Preparing for the end of food?
By Eve Savory, Canadian Broadcasting Corporation News
The small group of would-be food gardeners (seven people, one Muscovy duckling tucked into a fleece) had gathered in a corner of the Dunbar Community Centre in Vancouver. As we discussed how to plant a potato, the edibility of an arugula flower and how to avoid tomato blight, one of the women warned us there was a local seed shortage.
"You see," said another, referring to the daily headlines about food shortages, price increases, and riots. "We're all getting ready."
Perhaps some of us are. This spring, certain seeds were simply unavailable in British Columbia.
"I am exhausted from trying to keep up with it every day" said Dan Jason of Salt Spring Seeds. "I'm getting a million e-mails, a million letters, and a million calls about how to start a garden and what crops to use, and it's just totally over the top."

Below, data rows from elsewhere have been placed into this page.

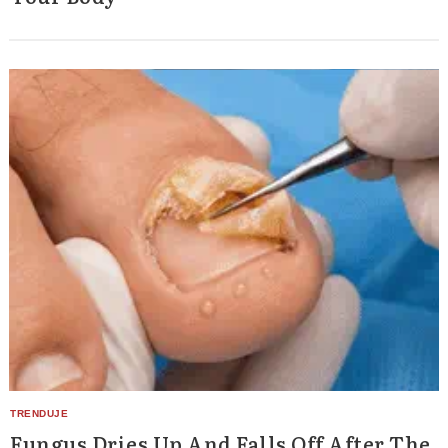
Search
for:
Fungus Dries Up And Falls Off After The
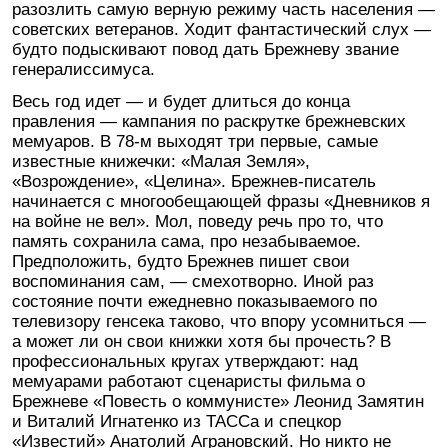
разозлить самую верную режиму часть населения —
советских ветеранов. Ходит фантастический слух —
будто подыскивают повод дать Брежневу звание
генералиссимуса.
Весь год идет — и будет длиться до конца
правления — кампания по раскрутке брежневских
мемуаров. В 78-м выходят три первые, самые
известные книжечки: «Малая Земля»,
«Возрождение», «Целина». Брежнев-писатель
начинается с многообещающей фразы «Дневников я
на войне не вел». Мол, поведу речь про то, что
память сохранила сама, про незабываемое.
Предположить, будто Брежнев пишет свои
воспоминания сам, — смехотворно. Иной раз
состояние почти ежедневно показываемого по
телевизору генсека таково, что впору усомниться —
а может ли он свои книжки хотя бы прочесть? В
профессиональных кругах утверждают: над
мемуарами работают сценаристы фильма о
Брежневе «Повесть о коммунисте» Леонид Замятин
и Виталий Игнатенко из ТАССа и спецкор
«Известий» Анатолий Аграновский. Но никто не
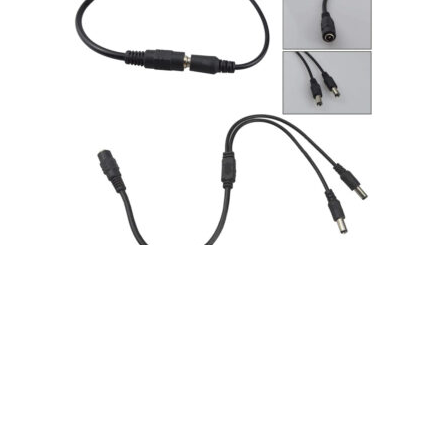
Cable Splitter DC 1 Hembra a 2 Machos para CCTV y
Seguridad 12V – 2.1×5.5 mm
1,19
€
Añadir al carrito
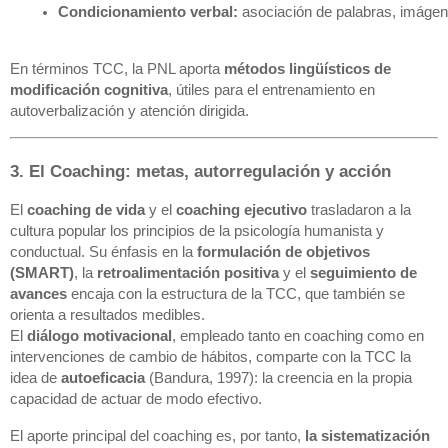
Condicionamiento verbal:
 asociación de palabras, imáge
En términos TCC, la PNL aporta
métodos lingüísticos de
modificación cognitiva
, útiles para el entrenamiento en
autoverbalización y atención dirigida.
3. El Coaching: metas, autorregulación y acción
El
coaching de vida
y el
coaching ejecutivo
trasladaron a la
cultura popular los principios de la psicología humanista y
conductual. Su énfasis en la
formulación de objetivos
(SMART)
, la
retroalimentación positiva
y el
seguimiento de
avances
encaja con la estructura de la TCC, que también se
orienta a resultados medibles.
El
diálogo motivacional
, empleado tanto en coaching como en
intervenciones de cambio de hábitos, comparte con la TCC la
idea de
autoeficacia
(Bandura, 1997): la creencia en la propia
capacidad de actuar de modo efectivo.
El aporte principal del coaching es, por tanto,
la sistematización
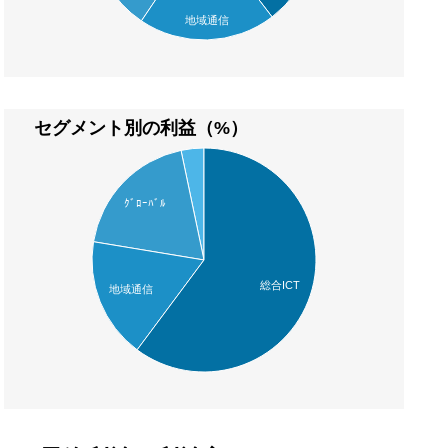
地域通信
セグメント別の利益（%）
ｸﾞﾛｰﾊﾞﾙ
総合ICT
地域通信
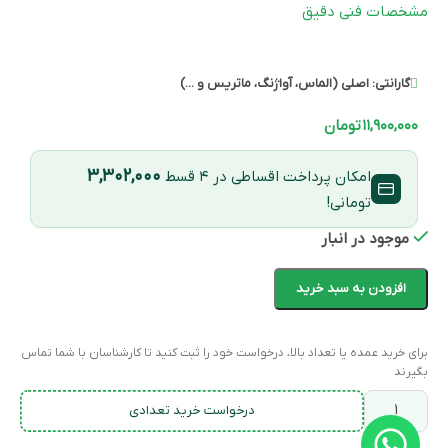
مشخصات فنی دقیق
گارانتی:
اصلی (الماس، آواژنگ، ماتریس و ...)
۱۱,۹۰۰,۰۰۰
تومان
۳,۳۰۲,۰۰۰
امکان پرداخت اقساطی در ۴ قسط
تومانی!
موجود در انبار
افزودن به سبد خرید
برای خرید عمده یا تعداد بالا، درخواست خود را ثبت کنید تا کارشناسان با شما تماس
بگیرند
درخواست خرید تعدادی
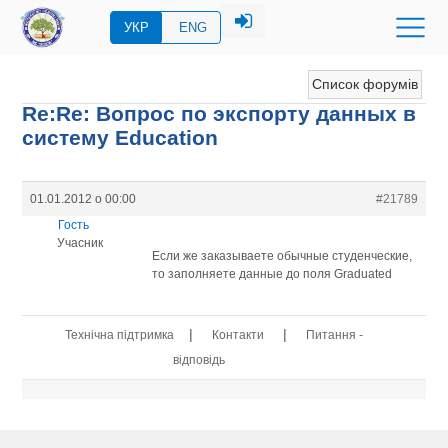
УКР
ENG
Список форумів
Re:Re: Вопрос по экспорту данных в
систему Eduсation
01.01.2012 о 00:00
#21789
Гость
Учасник
Если же заказываете обычные студенческие,
то заполняете данные до поля Graduated
|
|
Технічна підтримка
Контакти
Питання -
відповідь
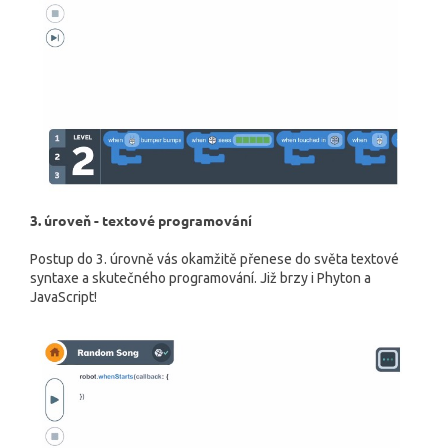
3. úroveň - textové programování
Postup do 3. úrovně vás okamžitě přenese do světa textové
syntaxe a skutečného programování. Již brzy i Phyton a
JavaScript!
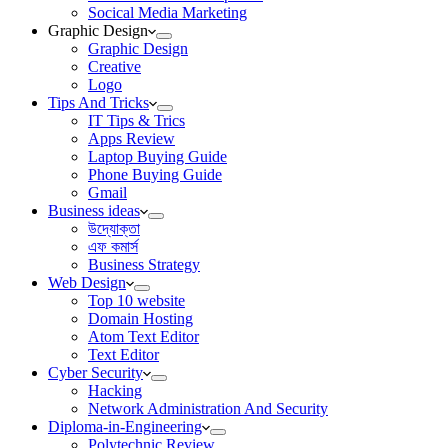
Socical Media Marketing
Graphic Design
Graphic Design
Creative
Logo
Tips And Tricks
IT Tips & Trics
Apps Review
Laptop Buying Guide
Phone Buying Guide
Gmail
Business ideas
উদ্যোক্তা
এফ কমার্স
Business Strategy
Web Design
Top 10 website
Domain Hosting
Atom Text Editor
Text Editor
Cyber Security
Hacking
Network Administration And Security
Diploma-in-Engineering
Polytechnic Review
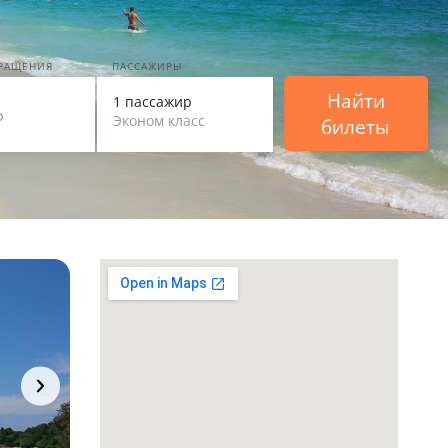
ВРАЩЕНИЯ
ПАССАЖИРЫ
Найти
1 пассажир
Эконом класс
билеты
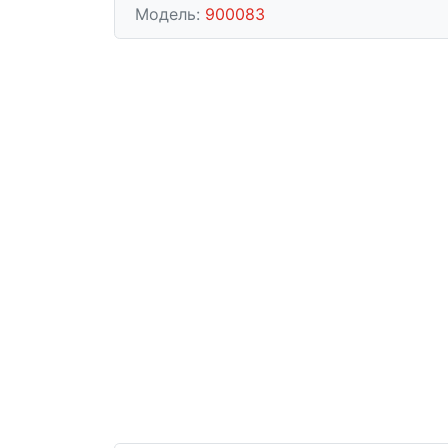
Модель:
900083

At West Coast Seeds, orders were up 30 per cent this spring over last year. The small organic seed company was so unprepared for the sudden onrush of demand that the staff was close to tears.
"All of a sudden it just got out of hand, and where do you find more of everything at that point and how long will it last?" said owner Jeannette McCall.
From Idaho beans to lettuce, the company was short some 30 seed varieties, disappointing customers across the province.
'Everyone has to be asking themselves, what am I going to do, not if the system breaks down, but when.'— Paul Roberts
"People are aware now, from the news, thinking, well yeah, I've got my backyard and got my balcony," said McCall. "I can try to grow something."
For Paul Roberts, the author of the forthcoming The End of Food (Thomas Allen Publishing), people like McCall's customers offer one of the few reasons to hope some in the world can avoid a food calamity. Or calamities.
"Everyone has to be asking themselves, what am I going to do, not if the system breaks down, but when," Roberts said in an interview. "We should at least begin by asking, how confident do I feel in the system."
Roberts, who authored The End of Oil, the 2005 bestseller that foretold the end of cheap, accessible oil, has done something even more alarming with food.